▶ [ESTRATTO DEL DOCUMENTO]:
━━━
Noi difendiamo la regola del pareggio di bilancio.
La difendiamo perché vogliamo consegnare ai nostri figli:
- non un Paese indebitato oltre l’osso del collo e inefficiente, perché chi c ’era prima di loro si è seduto comodamente sulla possibilità di mantenere il proprio tenore di vita attraverso una gestione della spesa che rinvia alle generazioni successive il prezzo delle decisioni di cui non vogliamo farci carico noi,
- ma un Paese solido ed efficiente, perché riformatosi, in modo anche radicale laddove necessario, per poter vivere nel massimo benessere possibile data la sua capacità effettiva di produrre e distribuire ricchezza.Siamo perfettamente consapevoli che non è la via più facile e che è anzi due volte più difficile chiedere ed ottenere consenso su questi principi, soprattutto quando intorno a noi si moltiplicano le sirene di coloro che, quanto criticano gli speculatori finanziari, tanto non esitano a rendersi speculatori politici altrettanto spregiudicati.
Lo sappiamo, ma non ci spaventa.
A chi cerca la scorciatoia del deficit e del debito per ricominciare a fare quello che ha sempre fatto, portando il Paese sull’orlo del baratro, così come a chi, affacciatosi soltanto ora sulla scena politica, non ha altra idea nuova per il Paese che tornare a governarlo con le logiche vecchie che solo a parole contesta, noi rispondiamo e risponderemo sempre con l’intransigenza sulle riforme strutturali che costituiscono la vera risposta per trovare già in questi saldi di bilancio spazi di crescita economica e di redistribuzione della ricchezza che sono enormi.
Dopodiché, rimane chiaro che siamo noi per primi convinti che, quando si tratta di fenomeni complessi come indiscutibilmente sono quelli macroeconomici, la rigidità è una caratteristica ottima nell’approccio che si deve avere quando si tratta di rispettare una regola, mentre è una caratteristica pessima quando riguarda direttamente la regola in se stessa.
Una maggiore flessibilità, ad esempio per quel che concerne la spesa per investimenti, quando suscettibile di incidere in modo misurabile e individuabile a breve termine sulla crescita, merita senz’altro di essere richiesta nelle competenti sedi europee.
Non sbattendo i pugni, come si sente ridicolmente dire da chi evidentemente ha un concetto delle relazioni internazionali in stile osteria, bensì con argomentazioni puntuali, tanto meglio se portate avanti da persone che godono di oggettivo prestigio internazionale, piuttosto che da buffoni oramai screditati oppure orgogliosamente patentati come tali.
Veniamo ora alla seconda regola del fiscal compact: quella del piano ventennale di rientro dal debito per quei Paesi, Italia in testa purtroppo, che si collocano sopra l’asticella del 60% rispetto al PIL.
━━━
▶ [MATERIALE MOSTRATO]:
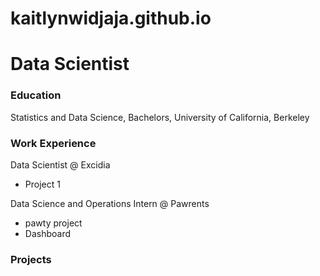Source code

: # kaitlynwidjaja.github.io
# Data Scientist 
### Education 
Statistics and Data Science, Bachelors, University of California, Berkeley

### Work Experience 
Data Scientist @ Excidia 
- Project 1

Data Science and Operations Intern @ Pawrents 
- pawty project
- Dashboard

### Projects 
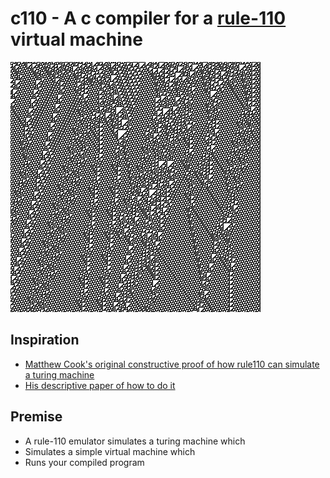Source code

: # c110 - A c compiler for a [rule-110](http://mathworld.wolfram.com/Rule110.html) virtual machine

![Evolution from a random initial condition](110.png)

## Inspiration

* [Matthew Cook's original constructive proof of how rule110 can simulate a turing machine](http://www.complex-systems.com/pdf/15-1-1.pdf)
* [His descriptive paper of how to do it](https://arxiv.org/pdf/0906.3248.pdf)

## Premise

* A rule-110 emulator simulates a turing machine which
* Simulates a simple virtual machine which
* Runs your compiled program
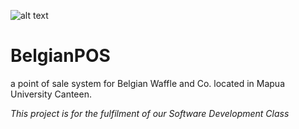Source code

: ![alt text](https://github.com/jairusmingua/BelgianPOS/blob/master/src/images/logo_100x100.png)

**BelgianPOS**
==========

a point of sale system for Belgian Waffle and Co. located in
Mapua University Canteen.

*This project is for the fulfilment of our Software Development Class*

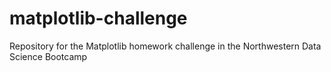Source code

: # matplotlib-challenge
Repository for the Matplotlib homework challenge in the Northwestern Data Science Bootcamp

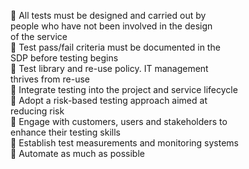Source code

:  All tests must be designed and carried out by  
people who have not been involved in the design  
of the service  
 Test pass/fail criteria must be documented in the  
SDP before testing begins  
 Test library and re-use policy. IT management  
thrives from re-use  
 Integrate testing into the project and service lifecycle  
 Adopt a risk-based testing approach aimed at  
reducing risk  
 Engage with customers, users and stakeholders to  
enhance their testing skills  
 Establish test measurements and monitoring systems  
 Automate as much as possible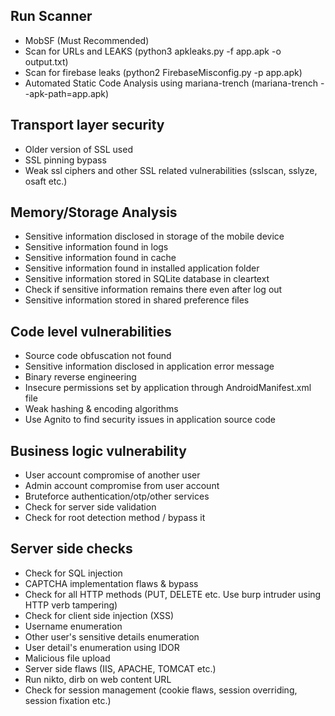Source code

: ## Run Scanner
 - MobSF (Must Recommended)
 - Scan for URLs and LEAKS (python3 apkleaks.py -f app.apk -o output.txt)
 - Scan for firebase leaks (python2 FirebaseMisconfig.py -p app.apk)
 - Automated Static Code Analysis using mariana-trench (mariana-trench --apk-path=app.apk)

## Transport layer security
 - Older version of SSL used
 - SSL pinning bypass
 - Weak ssl ciphers and other SSL related vulnerabilities (sslscan, sslyze, osaft etc.)

## Memory/Storage Analysis
 - Sensitive information disclosed in storage of the mobile device
 - Sensitive information found in logs
 - Sensitive information found in cache
 - Sensitive information found in installed application folder
 - Sensitive information stored in SQLite database in cleartext
 - Check if sensitive information remains there even after log out
 - Sensitive information stored in shared preference files

## Code level vulnerabilities
 - Source code obfuscation not found
 - Sensitive information disclosed in application error message
 - Binary reverse engineering
 - Insecure permissions set by application through AndroidManifest.xml file
 - Weak hashing & encoding algorithms
 - Use Agnito to find security issues in application source code

## Business logic vulnerability
 - User account compromise of another user
 - Admin account compromise from user account
 - Bruteforce authentication/otp/other services
 - Check for server side validation
 - Check for root detection method / bypass it

## Server side checks
 - Check for SQL injection
 - CAPTCHA implementation flaws & bypass
 - Check for all HTTP methods (PUT, DELETE etc. Use burp intruder using HTTP verb tampering)
 - Check for client side injection (XSS)
 - Username enumeration
 - Other user's sensitive details enumeration
 - User detail's enumeration using IDOR
 - Malicious file upload
 - Server side flaws (IIS, APACHE, TOMCAT etc.)
 - Run nikto, dirb on web content URL
 - Check for session management (cookie flaws, session overriding, session fixation etc.)
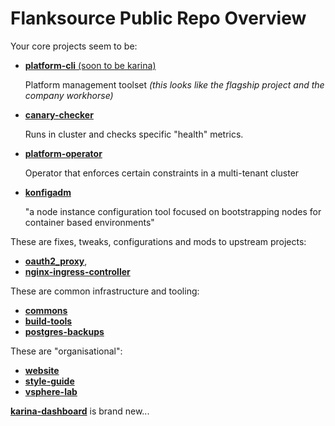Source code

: # Flanksource Public Repo Overview

Your core projects seem to be:
* [**platform-cli** (soon to be karina)](https://github.com/flanksource/platform-cli) 
  
  Platform management toolset
  *(this looks like the flagship project and the company workhorse)*
  
* [**canary-checker**](https://github.com/flanksource/canary-checker)
  
  Runs in cluster and checks specific "health" metrics.
  
* [**platform-operator**](https://github.com/flanksource/platform-operator)

  Operator that enforces certain constraints in a multi-tenant cluster
  
* [**konfigadm**](https://github.com/flanksource/konfigadm)

  "a node instance configuration tool focused on bootstrapping nodes for container based environments"

These are fixes, tweaks, configurations and mods to upstream projects:
* [**oauth2_proxy**](https://github.com/flanksource/oauth2_proxy),
* [**nginx-ingress-controller**](https://github.com/flanksource/nginx-ingress-controller)

These are common infrastructure and tooling:
* [**commons**](https://github.com/flanksource/commons)
* [**build-tools**](https://github.com/flanksource/build-tools)
* [**postgres-backups**](https://github.com/flanksource/postgres-backups)

These are "organisational":
* [**website**](https://github.com/flanksource/website)
* [**style-guide**](https://github.com/flanksource/style-guide)
* [**vsphere-lab**](https://github.com/flanksource/vsphere-lab)

[**karina-dashboard**](https://github.com/flanksource/karina-dashboard) is brand new...
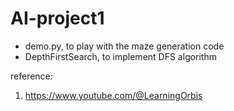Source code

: # AI-project1
- demo.py, to play with the maze generation code
- DepthFirstSearch, to implement DFS algorithm


reference:
1) https://www.youtube.com/@LearningOrbis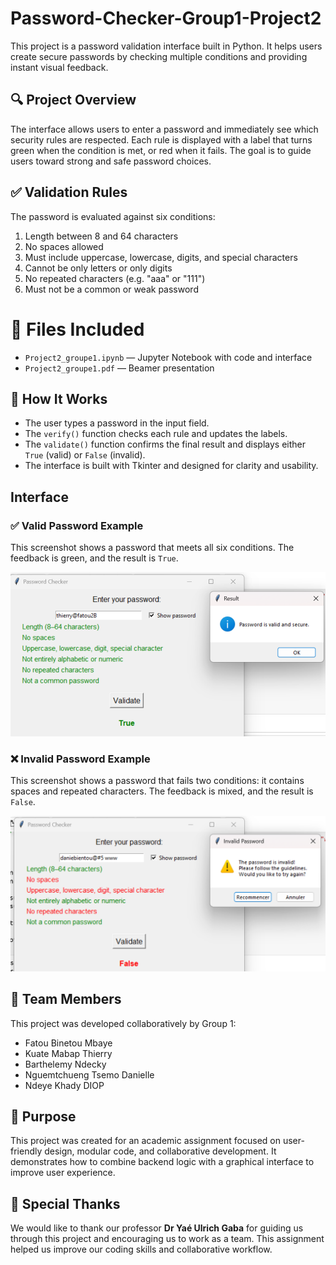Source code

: # Password-Checker-Group1-Project2
This project is a password validation interface built in Python. It helps users create secure passwords by checking multiple conditions and providing instant visual feedback.

## 🔍 Project Overview

The interface allows users to enter a password and immediately see which security rules are respected. Each rule is displayed with a label that turns green when the condition is met, or red when it fails. The goal is to guide users toward strong and safe password choices.

## ✅ Validation Rules

The password is evaluated against six conditions:
1. Length between 8 and 64 characters
2. No spaces allowed
3. Must include uppercase, lowercase, digits, and special characters
4. Cannot be only letters or only digits
5. No repeated characters (e.g. "aaa" or "111")
6. Must not be a common or weak password

# 📁 Files Included

- `Project2_groupe1.ipynb` — Jupyter Notebook with code and interface
- `Project2_groupe1.pdf` — Beamer presentation

## 🧠 How It Works

- The user types a password in the input field.
- The `verify()` function checks each rule and updates the labels.
- The `validate()` function confirms the final result and displays either `True` (valid) or `False` (invalid).
- The interface is built with Tkinter and designed for clarity and usability.

 ## Interface 

### ✅ Valid Password Example
This screenshot shows a password that meets all six conditions. The feedback is green, and the result is `True`.

![Valid Password](interface2.png)

### ❌ Invalid Password Example
This screenshot shows a password that fails two conditions: it contains spaces and repeated characters. The feedback is mixed, and the result is `False`.

![Invalid Password](interface3.png)



## 👥 Team Members

This project was developed collaboratively by Group 1:
- Fatou Binetou Mbaye
- Kuate Mabap Thierry
- Barthelemy Ndecky
- Nguemtchueng Tsemo Danielle
- Ndeye Khady DIOP


## 🎯 Purpose

This project was created for an academic assignment focused on user-friendly design, modular code, and collaborative development. It demonstrates how to combine  backend logic with a graphical interface to improve user experience.

## 🙏 Special Thanks

We would like to thank our professor  **Dr Yaé Ulrich Gaba** for guiding us through this project and encouraging us to work as a team. This assignment helped us improve our coding skills and collaborative workflow.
━━━
▶ [SCOPO DEL COMPITO]:
Restituisci, senza alcuna modifica, tutto il passo dell'intervento sul pareggio di bilancio che va da "Non sbattendo i" giù fino a "patentati come tali.".

▶ [RISPOSTA]:
Non sbattendo i pugni, come si sente ridicolmente dire da chi evidentemente ha un concetto delle relazioni internazionali in stile osteria, bensì con argomentazioni puntuali, tanto meglio se portate avanti da persone che godono di oggettivo prestigio internazionale, piuttosto che da buffoni oramai screditati oppure orgogliosamente patentati come tali.